Exercise brief: Find the string "table" in the entries and copy each line that has it.

Records supplied:
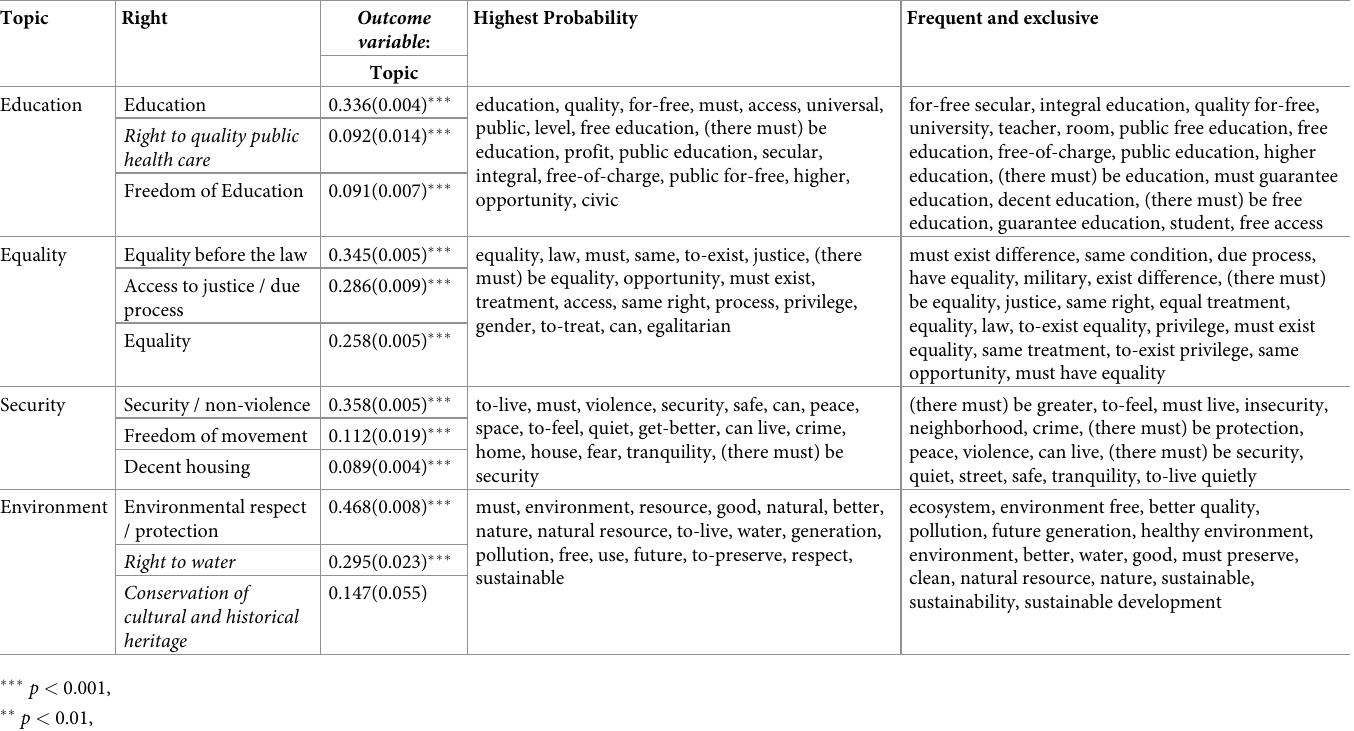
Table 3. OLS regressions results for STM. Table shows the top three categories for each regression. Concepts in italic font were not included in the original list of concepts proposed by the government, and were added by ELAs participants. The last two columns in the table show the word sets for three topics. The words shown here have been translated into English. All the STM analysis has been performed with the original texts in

--

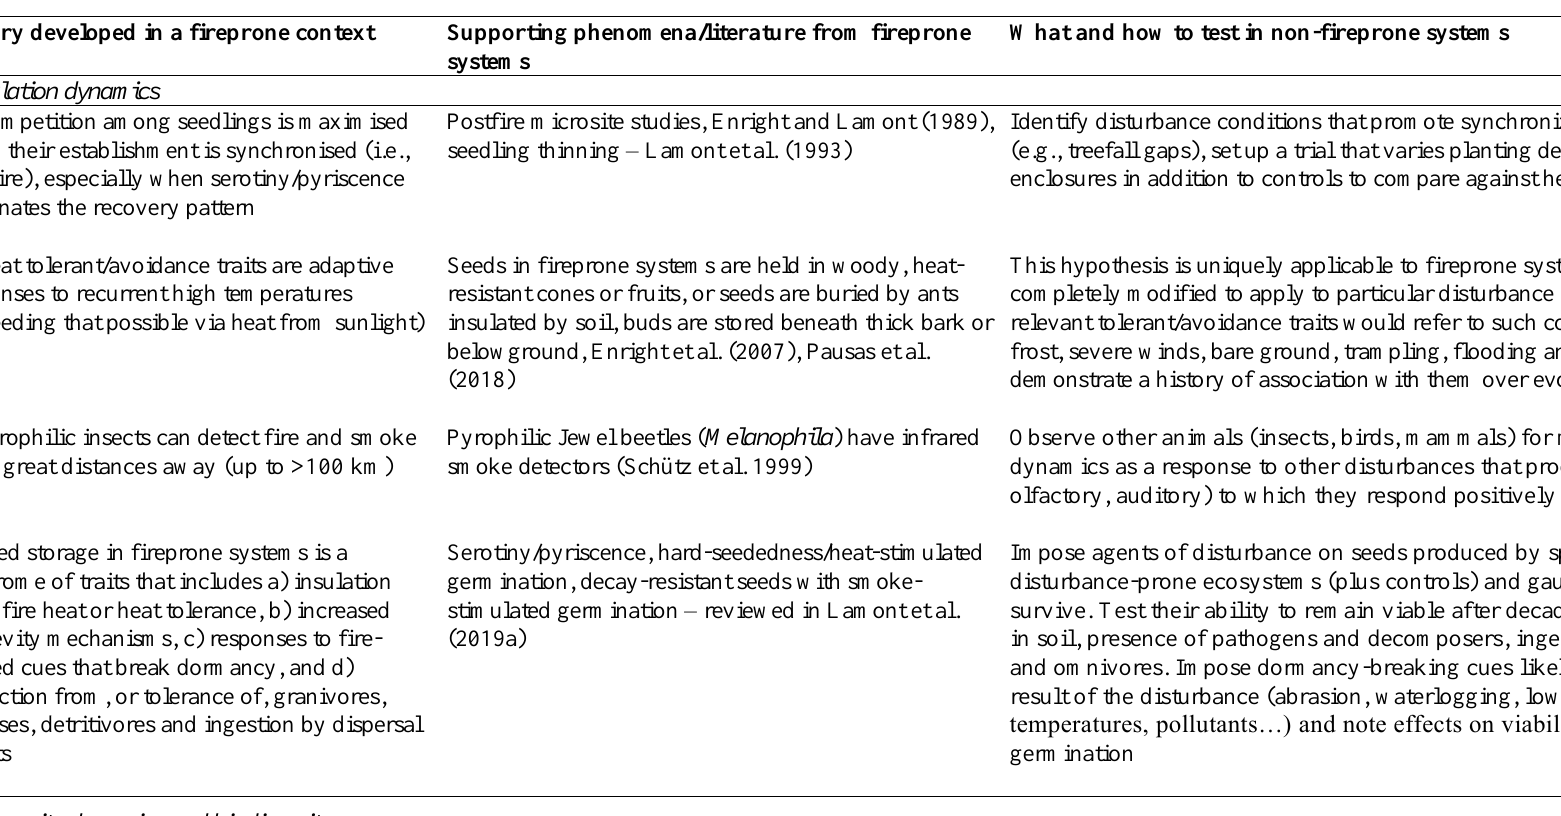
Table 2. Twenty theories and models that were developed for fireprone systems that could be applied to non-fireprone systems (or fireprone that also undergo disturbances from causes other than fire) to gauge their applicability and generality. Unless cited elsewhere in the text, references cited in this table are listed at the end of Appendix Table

==

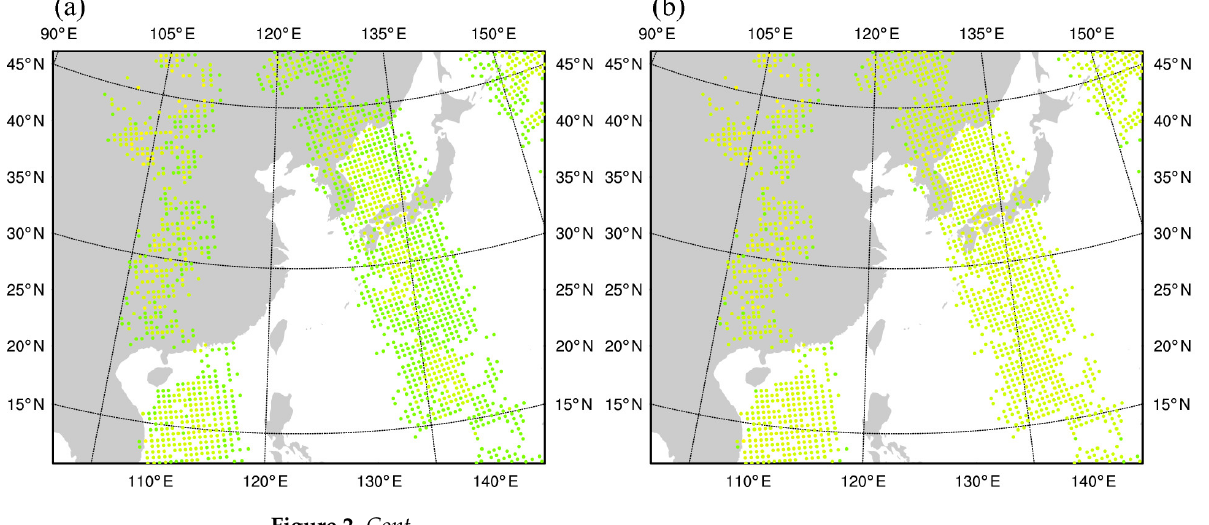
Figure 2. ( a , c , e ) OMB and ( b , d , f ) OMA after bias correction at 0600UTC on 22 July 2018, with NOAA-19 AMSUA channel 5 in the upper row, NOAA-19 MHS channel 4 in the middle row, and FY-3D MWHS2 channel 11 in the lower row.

Task result:
Table 3. OLS regressions results for STM. Table shows the top three categories for each regression. Concepts in italic font were not included in the original list of concepts proposed by the government, and were added by ELAs participants. The last two columns in the table show the word sets for three topics. The words shown here have been translated into English. All the STM analysis has been performed with the original texts in
Table 2. Twenty theories and models that were developed for fireprone systems that could be applied to non-fireprone systems (or fireprone that also undergo disturbances from causes other than fire) to gauge their applicability and generality. Unless cited elsewhere in the text, references cited in this table are listed at the end of Appendix Table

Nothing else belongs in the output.